**Collected data**
______
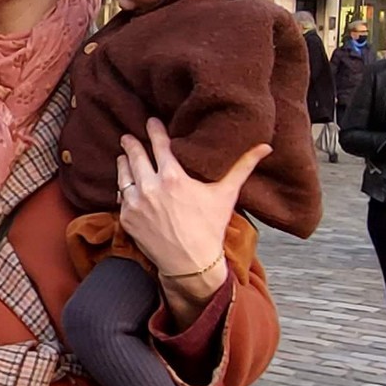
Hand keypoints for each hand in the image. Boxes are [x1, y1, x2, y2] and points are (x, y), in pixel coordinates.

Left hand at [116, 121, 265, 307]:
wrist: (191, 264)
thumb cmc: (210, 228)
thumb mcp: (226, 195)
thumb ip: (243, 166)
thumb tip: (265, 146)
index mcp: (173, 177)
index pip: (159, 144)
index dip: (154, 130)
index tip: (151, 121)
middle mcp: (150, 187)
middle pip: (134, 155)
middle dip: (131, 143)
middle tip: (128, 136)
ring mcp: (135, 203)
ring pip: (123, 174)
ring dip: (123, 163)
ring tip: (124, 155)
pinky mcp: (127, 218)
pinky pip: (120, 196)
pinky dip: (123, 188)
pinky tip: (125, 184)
______
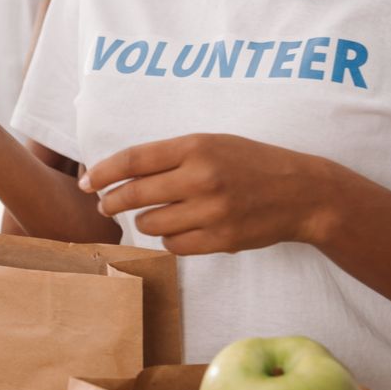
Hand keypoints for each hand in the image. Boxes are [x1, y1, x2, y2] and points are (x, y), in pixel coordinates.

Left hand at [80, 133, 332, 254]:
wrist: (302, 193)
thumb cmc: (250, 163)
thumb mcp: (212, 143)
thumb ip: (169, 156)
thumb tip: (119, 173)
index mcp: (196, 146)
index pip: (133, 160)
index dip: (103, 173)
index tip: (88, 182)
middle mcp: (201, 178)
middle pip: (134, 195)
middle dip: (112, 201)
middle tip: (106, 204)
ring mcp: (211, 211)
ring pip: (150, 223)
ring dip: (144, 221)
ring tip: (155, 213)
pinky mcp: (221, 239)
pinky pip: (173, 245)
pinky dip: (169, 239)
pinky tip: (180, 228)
______
**What you need to do**
Above this instruction are the records; retype exactly the lines from the one containing "index pip: (159, 144)" up to and including the one containing "pinky tip: (125, 184)".

**Reply to the task**
index pip: (159, 144)
index dip: (154, 130)
index tip: (151, 121)
middle mcp: (150, 187)
middle pip: (134, 155)
middle dip: (131, 143)
middle tip: (128, 136)
ring mcp: (135, 203)
ring pip: (123, 174)
ring dip: (123, 163)
ring tip: (124, 155)
pinky mcp: (127, 218)
pinky pip: (120, 196)
pinky dip: (123, 188)
pinky tip: (125, 184)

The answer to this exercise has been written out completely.